[Source texts of formatted documents]
┄┄┄┄┄┄

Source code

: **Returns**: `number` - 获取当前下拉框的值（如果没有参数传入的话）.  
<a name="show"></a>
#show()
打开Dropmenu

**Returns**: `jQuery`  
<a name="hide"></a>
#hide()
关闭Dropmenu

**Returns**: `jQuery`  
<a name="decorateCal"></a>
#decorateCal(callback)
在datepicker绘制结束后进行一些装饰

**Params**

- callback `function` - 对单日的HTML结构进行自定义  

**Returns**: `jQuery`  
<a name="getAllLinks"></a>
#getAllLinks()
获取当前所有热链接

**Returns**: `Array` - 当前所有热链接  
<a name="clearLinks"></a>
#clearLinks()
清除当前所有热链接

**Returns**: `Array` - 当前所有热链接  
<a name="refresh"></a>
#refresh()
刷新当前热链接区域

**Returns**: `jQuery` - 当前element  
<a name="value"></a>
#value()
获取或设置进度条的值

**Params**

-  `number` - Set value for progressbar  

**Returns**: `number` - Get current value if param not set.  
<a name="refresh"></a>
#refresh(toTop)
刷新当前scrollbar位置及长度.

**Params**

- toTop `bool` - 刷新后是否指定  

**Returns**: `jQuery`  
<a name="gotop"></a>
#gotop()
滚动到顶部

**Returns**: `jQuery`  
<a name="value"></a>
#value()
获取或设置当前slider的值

┄┄┄┄┄┄

### Work to complete
From the records above, pull every line that has the string "number" and copy it.

### Written answer
: **Returns**: `number` - 获取当前下拉框的值（如果没有参数传入的话）.  
-  `number` - Set value for progressbar  
**Returns**: `number` - Get current value if param not set.  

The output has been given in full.